# [Exercise aim]
Find and copy each line of the data that includes "demo".

Stored data entries
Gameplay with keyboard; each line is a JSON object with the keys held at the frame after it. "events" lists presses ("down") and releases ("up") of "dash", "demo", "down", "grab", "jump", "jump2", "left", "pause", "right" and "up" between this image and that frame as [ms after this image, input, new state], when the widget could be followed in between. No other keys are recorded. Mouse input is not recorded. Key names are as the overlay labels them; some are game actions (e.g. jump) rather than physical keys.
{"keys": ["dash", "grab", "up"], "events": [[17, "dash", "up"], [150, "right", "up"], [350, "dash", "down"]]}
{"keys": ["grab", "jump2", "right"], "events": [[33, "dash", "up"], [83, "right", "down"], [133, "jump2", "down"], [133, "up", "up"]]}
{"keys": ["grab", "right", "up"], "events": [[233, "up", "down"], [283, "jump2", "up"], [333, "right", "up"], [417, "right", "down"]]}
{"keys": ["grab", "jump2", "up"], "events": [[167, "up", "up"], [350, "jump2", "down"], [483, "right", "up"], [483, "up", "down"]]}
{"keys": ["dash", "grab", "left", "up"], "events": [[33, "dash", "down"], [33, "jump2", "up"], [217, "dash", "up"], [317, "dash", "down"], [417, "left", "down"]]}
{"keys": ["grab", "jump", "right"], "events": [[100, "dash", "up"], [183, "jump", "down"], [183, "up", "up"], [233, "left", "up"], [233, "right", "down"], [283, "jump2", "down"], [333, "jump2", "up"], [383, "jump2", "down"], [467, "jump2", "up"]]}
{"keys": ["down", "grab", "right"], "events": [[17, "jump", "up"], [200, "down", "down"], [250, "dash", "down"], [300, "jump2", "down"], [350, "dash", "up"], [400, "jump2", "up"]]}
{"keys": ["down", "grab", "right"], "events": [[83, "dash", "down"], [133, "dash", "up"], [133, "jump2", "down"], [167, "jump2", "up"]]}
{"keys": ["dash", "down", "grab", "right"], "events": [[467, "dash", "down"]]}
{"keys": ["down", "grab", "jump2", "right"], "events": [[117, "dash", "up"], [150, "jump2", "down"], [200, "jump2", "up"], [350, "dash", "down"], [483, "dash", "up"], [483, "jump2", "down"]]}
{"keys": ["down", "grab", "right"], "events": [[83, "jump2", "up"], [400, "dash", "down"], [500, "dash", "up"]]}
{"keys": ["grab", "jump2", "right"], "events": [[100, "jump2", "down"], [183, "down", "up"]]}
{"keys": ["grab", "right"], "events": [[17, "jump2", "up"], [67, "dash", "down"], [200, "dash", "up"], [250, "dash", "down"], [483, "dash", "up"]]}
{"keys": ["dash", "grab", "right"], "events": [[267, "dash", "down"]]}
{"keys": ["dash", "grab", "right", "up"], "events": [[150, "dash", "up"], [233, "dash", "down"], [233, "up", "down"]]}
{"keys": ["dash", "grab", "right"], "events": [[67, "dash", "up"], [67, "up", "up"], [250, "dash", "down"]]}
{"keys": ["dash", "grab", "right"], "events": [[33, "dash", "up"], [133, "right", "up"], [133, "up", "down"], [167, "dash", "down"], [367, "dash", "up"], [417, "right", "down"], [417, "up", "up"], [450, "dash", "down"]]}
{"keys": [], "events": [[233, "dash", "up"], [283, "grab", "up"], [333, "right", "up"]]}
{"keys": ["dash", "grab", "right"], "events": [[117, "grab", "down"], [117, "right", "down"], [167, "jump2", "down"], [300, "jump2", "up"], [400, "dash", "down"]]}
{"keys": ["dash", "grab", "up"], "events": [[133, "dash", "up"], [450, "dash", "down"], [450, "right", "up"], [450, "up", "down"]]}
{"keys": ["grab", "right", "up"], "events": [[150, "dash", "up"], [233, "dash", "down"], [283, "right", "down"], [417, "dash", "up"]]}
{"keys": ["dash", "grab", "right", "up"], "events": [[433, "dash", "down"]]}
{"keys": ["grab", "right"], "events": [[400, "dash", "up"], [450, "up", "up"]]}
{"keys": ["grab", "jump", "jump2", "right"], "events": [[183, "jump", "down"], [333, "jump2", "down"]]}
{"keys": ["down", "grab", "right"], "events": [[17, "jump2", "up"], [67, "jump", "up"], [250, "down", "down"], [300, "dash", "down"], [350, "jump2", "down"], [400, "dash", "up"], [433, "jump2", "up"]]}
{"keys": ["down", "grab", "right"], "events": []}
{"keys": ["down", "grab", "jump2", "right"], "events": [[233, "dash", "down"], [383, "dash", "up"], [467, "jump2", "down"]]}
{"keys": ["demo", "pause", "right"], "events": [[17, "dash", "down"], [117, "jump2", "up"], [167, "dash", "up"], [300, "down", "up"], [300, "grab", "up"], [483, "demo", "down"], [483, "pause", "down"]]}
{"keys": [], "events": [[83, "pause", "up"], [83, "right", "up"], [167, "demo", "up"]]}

# [Answer section]
Gameplay with keyboard; each line is a JSON object with the keys held at the frame after it. "events" lists presses ("down") and releases ("up") of "dash", "demo", "down", "grab", "jump", "jump2", "left", "pause", "right" and "up" between this image and that frame as [ms after this image, input, new state], when the widget could be followed in between. No other keys are recorded. Mouse input is not recorded. Key names are as the overlay labels them; some are game actions (e.g. jump) rather than physical keys.
{"keys": ["demo", "pause", "right"], "events": [[17, "dash", "down"], [117, "jump2", "up"], [167, "dash", "up"], [300, "down", "up"], [300, "grab", "up"], [483, "demo", "down"], [483, "pause", "down"]]}
{"keys": [], "events": [[83, "pause", "up"], [83, "right", "up"], [167, "demo", "up"]]}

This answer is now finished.